385 000 euros dans des mallettes

Les faits remontent au 31 juillet 2013. Ce jour là, Boris Boillon est arrêté dans la gare du Nord à Paris alors qu’il s’apprête à partir pour Bruxelles. Le haut fonctionnaire transporte des mallettes contenant plus de 3000 billets, pour un total de 385 000 euros et 40 000 dollars. Les transferts d’argent au sein de l’Union Européenne sont limités à 10 000 euros. Si Boillon prétend avoir obtenu cet argent d’entreprises irakiennes pour des missions qu’il a réalisées, la justice le soupçonne d’avoir produit un faux document pour se justifier. La provenance réelle de cet argent sera l’une des questions majeures du procès qui s’ouvre.
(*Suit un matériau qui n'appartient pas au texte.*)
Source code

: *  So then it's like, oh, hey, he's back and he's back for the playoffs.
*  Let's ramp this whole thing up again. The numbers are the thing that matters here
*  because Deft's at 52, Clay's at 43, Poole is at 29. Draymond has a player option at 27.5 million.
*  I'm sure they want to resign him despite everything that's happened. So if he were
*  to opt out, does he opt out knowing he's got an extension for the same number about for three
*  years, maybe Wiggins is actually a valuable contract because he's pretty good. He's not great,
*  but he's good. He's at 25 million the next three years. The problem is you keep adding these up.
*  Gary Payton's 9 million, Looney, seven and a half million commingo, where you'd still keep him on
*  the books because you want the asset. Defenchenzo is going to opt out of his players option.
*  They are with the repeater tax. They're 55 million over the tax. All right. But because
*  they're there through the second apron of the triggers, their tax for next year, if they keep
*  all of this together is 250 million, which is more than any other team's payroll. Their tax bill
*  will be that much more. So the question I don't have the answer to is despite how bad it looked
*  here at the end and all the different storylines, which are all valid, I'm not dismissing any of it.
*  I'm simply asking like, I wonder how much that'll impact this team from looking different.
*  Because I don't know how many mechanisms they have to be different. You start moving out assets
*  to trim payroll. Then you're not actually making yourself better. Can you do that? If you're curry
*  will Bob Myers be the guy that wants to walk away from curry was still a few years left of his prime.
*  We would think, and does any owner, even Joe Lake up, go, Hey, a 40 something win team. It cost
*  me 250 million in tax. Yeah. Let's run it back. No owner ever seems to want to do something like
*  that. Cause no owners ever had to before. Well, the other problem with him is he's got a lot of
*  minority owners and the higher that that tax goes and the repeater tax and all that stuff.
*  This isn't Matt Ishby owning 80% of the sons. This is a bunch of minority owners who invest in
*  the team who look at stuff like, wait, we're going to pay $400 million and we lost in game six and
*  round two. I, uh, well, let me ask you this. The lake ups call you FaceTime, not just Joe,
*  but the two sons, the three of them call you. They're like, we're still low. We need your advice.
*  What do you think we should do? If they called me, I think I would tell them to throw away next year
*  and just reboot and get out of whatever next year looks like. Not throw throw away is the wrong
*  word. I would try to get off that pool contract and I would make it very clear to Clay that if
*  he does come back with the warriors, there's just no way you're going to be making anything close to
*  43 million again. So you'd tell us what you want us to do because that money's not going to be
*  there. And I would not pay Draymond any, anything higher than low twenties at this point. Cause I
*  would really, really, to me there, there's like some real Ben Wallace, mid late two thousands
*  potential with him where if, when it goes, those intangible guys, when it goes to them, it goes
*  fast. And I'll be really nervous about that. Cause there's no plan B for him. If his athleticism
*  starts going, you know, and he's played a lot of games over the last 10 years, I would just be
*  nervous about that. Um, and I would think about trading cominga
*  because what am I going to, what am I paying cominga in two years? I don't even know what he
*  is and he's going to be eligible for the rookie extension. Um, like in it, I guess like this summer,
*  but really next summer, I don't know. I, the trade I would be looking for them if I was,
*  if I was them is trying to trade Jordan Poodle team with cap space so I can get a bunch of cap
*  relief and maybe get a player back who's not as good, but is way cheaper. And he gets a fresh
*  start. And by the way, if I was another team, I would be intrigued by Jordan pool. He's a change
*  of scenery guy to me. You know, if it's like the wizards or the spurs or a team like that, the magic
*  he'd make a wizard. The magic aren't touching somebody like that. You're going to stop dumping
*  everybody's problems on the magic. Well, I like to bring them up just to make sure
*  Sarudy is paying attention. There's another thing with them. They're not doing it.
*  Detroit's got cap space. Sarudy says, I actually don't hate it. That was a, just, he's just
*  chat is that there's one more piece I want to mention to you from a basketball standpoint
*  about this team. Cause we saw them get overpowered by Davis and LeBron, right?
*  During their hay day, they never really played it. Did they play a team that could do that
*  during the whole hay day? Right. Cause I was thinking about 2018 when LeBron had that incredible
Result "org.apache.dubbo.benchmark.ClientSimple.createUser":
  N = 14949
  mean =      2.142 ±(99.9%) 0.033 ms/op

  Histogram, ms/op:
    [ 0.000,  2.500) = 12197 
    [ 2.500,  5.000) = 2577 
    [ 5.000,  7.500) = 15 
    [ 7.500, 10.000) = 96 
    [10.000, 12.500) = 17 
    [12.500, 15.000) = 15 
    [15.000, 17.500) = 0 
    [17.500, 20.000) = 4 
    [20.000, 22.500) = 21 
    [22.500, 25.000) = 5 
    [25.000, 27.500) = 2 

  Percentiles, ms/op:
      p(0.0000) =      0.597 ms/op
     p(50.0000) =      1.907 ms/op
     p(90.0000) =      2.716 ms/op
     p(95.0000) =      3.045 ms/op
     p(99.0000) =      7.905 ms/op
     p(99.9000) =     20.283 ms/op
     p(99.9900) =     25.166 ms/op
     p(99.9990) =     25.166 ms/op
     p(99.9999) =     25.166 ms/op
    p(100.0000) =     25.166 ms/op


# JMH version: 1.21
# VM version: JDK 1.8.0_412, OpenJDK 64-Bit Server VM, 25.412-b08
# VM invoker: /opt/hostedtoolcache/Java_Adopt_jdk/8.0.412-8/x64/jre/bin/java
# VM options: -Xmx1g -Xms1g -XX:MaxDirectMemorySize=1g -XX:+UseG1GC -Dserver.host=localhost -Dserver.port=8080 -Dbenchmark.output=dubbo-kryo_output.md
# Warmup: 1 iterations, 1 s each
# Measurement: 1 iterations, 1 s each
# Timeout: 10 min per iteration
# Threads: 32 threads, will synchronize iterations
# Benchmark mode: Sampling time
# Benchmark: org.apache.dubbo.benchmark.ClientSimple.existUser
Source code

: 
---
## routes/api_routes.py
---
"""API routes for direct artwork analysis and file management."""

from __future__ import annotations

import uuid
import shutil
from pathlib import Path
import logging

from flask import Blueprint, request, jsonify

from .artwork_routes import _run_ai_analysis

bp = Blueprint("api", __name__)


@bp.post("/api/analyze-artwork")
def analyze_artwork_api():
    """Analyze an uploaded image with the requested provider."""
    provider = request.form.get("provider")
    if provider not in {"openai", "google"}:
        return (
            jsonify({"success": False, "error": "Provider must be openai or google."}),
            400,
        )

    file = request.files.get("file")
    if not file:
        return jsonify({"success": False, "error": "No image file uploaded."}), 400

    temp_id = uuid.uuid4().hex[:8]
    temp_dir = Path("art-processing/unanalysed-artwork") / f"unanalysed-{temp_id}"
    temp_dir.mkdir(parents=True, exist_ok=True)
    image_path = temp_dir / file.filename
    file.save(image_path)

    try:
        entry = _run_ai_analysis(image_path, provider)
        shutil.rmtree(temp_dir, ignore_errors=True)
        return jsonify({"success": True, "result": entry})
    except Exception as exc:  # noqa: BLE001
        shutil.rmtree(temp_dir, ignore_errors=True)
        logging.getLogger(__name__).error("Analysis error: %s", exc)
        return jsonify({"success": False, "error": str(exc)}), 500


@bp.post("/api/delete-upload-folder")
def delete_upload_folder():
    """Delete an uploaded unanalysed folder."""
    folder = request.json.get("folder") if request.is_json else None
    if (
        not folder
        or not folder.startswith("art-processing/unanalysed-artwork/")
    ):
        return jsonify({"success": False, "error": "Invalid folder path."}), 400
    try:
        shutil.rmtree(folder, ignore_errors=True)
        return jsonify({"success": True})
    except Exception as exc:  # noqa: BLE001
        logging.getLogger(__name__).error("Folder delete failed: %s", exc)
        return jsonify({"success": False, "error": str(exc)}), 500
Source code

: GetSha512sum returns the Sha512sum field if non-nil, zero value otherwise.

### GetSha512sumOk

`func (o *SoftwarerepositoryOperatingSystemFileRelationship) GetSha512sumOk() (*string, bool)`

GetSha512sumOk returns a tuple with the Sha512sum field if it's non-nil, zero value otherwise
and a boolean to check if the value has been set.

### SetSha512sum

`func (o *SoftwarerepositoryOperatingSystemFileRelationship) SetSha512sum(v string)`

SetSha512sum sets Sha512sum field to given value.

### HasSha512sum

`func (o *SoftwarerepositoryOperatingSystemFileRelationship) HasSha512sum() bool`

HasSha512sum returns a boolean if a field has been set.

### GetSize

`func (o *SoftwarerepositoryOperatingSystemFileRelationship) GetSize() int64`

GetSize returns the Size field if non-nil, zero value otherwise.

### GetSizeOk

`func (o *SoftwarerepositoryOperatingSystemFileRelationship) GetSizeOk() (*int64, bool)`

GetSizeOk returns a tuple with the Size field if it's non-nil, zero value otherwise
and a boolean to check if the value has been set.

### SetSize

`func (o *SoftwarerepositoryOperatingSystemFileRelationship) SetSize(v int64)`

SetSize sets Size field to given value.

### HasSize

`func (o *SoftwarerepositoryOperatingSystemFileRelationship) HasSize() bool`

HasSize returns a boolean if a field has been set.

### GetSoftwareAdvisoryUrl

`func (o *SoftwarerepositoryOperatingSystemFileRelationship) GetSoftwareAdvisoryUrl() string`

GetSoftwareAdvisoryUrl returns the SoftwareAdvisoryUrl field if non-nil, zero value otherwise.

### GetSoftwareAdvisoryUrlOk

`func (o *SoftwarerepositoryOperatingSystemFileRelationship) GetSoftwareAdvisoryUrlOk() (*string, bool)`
Un diplomate proche de Nicolas Sarkozy

Diplomate en Algérie en 2004, Boris Boillon fait la connaissance de Nicolas Sarkozy à cette époque. Lorsque ce dernier s’installe à l’Elysée trois ans plus tard, Boillon devient son conseiller sur l’Afrique, le Proche et le Moyen-Orient. Il exerce cette fonction pendant deux ans avant de devenir ambassadeur de France en Irak. Deux ans plus tard, il est nommé à la même fonction en Tunisie. Peu de temps après son arrivée, un entretien avec des journalistes tunisiens tourne à l’altercation. Il refuse de répondre aux questions concernant la gestion de la crise tunisienne de 2011 par la France et se met à insulter les journalistes. La séquence, filmée, fera grand bruit et le contraindra à des excuses. Il quitte ses fonctions en 2012 et se reconvertit dans le secteur privé.